Sports writing is usually unsatisfying, but this blog about soccer is great. This is just a fantastic (but very long) post. You should read it, but I'm blogging it because of this bit
A great player in the NFL—even someone like Barry Sanders, who regularly did things I've never seen another human being even try—is essentially great because he performs his specific function better than anyone else and gives his team a better chance to win. A great soccer player—Zidane, say—is great because, in addition to that accomplishment, he lifts a new understanding out of the flow of play and says "football can be like this."I've toyed with a post along these lines for ages. Much of sport, or most art of human activity falls into the category of stuff that may be difficult, but we kinda know how to do. With sport, generally you can become really good by training more, getting fitter, stronger, faster more accurate. This is difficult of course, but knowable from a comfy armchair.
But that's not what's really important. What matters is when someone does something, sees something that you never would have guessed or seen yourself. It matters that it works, that it helps to achieve the goal of the game. But there is kind of a moral element to this, the creativity must be directed towards winning, but winning cannot be the only objective. There's so much room for winning stuff that falls outside of the actual sport itself. You can be thuggish, constantly push the boundaries of the rules, intimidate the referees etc.
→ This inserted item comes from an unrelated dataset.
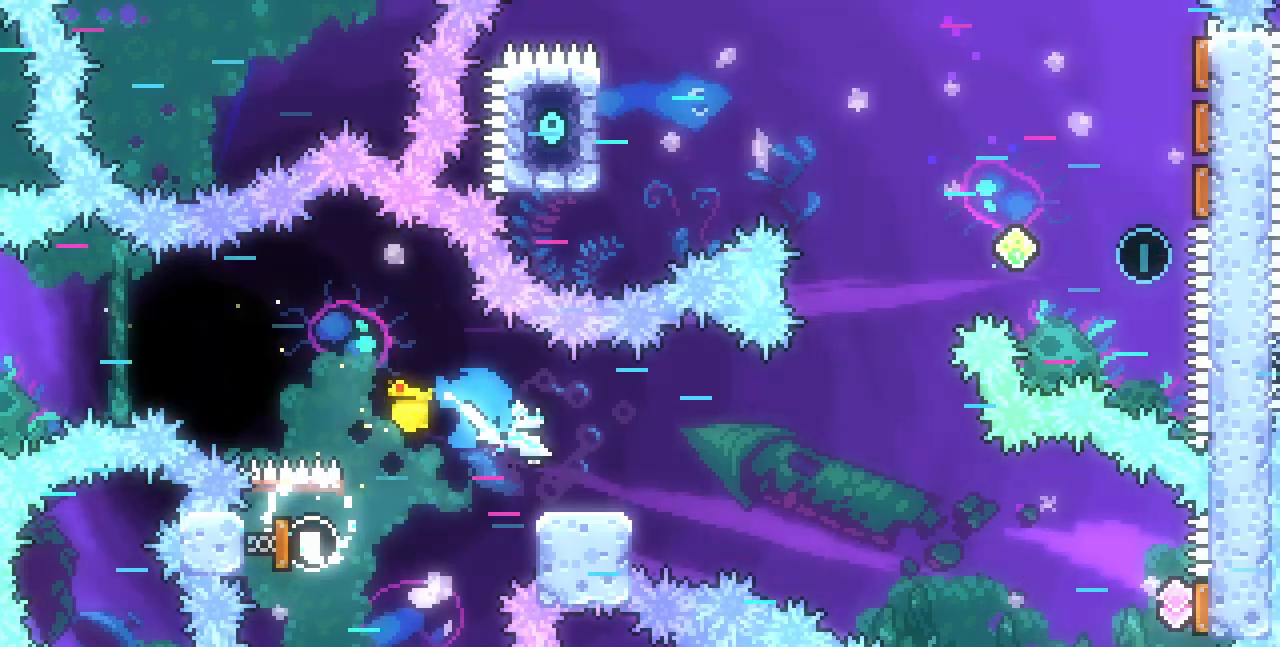
{"keys": ["right", "z"], "events": [[100, "down", "up"], [100, "z", "down"]]}
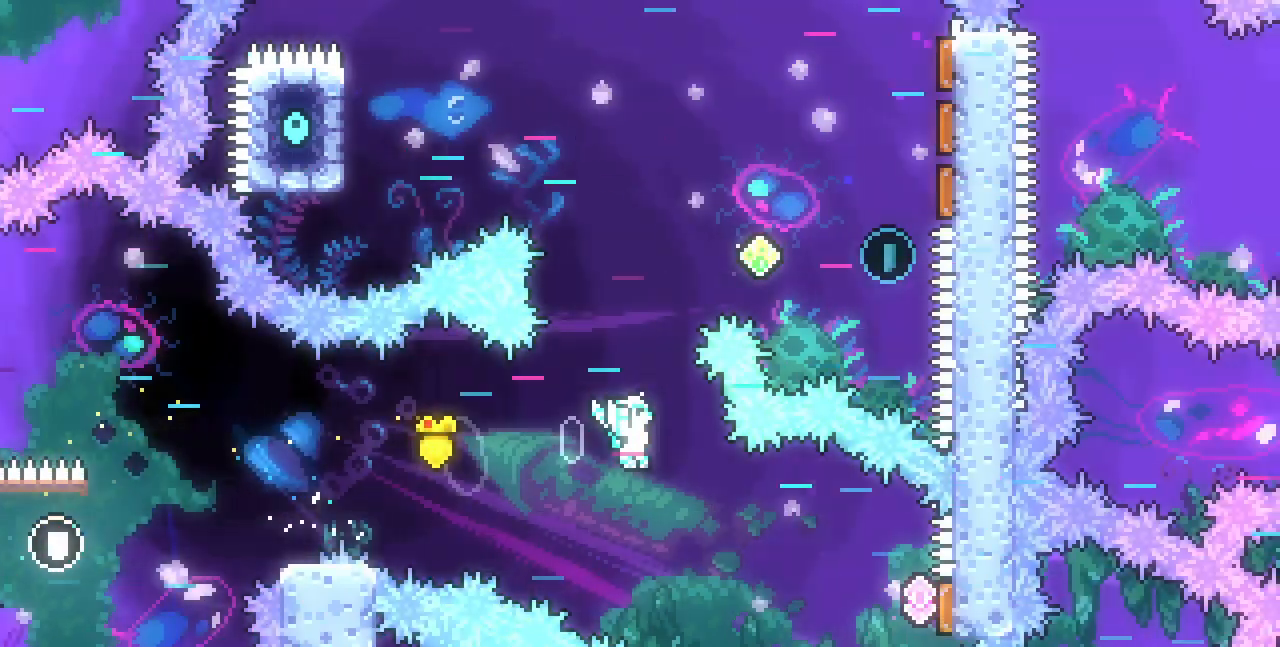
{"keys": ["right"], "events": [[267, "z", "up"], [300, "c", "down"], [450, "c", "up"]]}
In an imperfect world there's no way to guarantee that the cynical players or teams don't succeed.
Even within the spirit of the game, there's reason to support the smaller, slower team or player, because if they are to win they will need to do more to explore that non-obvious territory that can't be discovered by relentless training. It's a difficult balancing act, winning is not dispensable, but can't be the only thing.
Maybe you've seen one of the places I've been going with this. These are the reasons why it's Federer and not Nadal who makes tennis worthwhile, something more than my guy beating your guy. Other than deliberately annoying opponents with delays, Nadal is probably the more admirable player, but his superiority over Federer is mostly "outside" tennis itself. He's faster, more disciplined, physically and mentally stronger and he seems more determined. Most of the things he's actually has control over. Federer, despite his frailties, has the ability to transcend the brute mechanics of the game. At his best, it doesn't matter if his opponent has done everything right his entire life. There is a gap between perfectly drilled serve, forehand and backhand, between textbook tennis and what can be done by a creative genius. Nadal is much more than ruthless efficiency, but he's not Federer.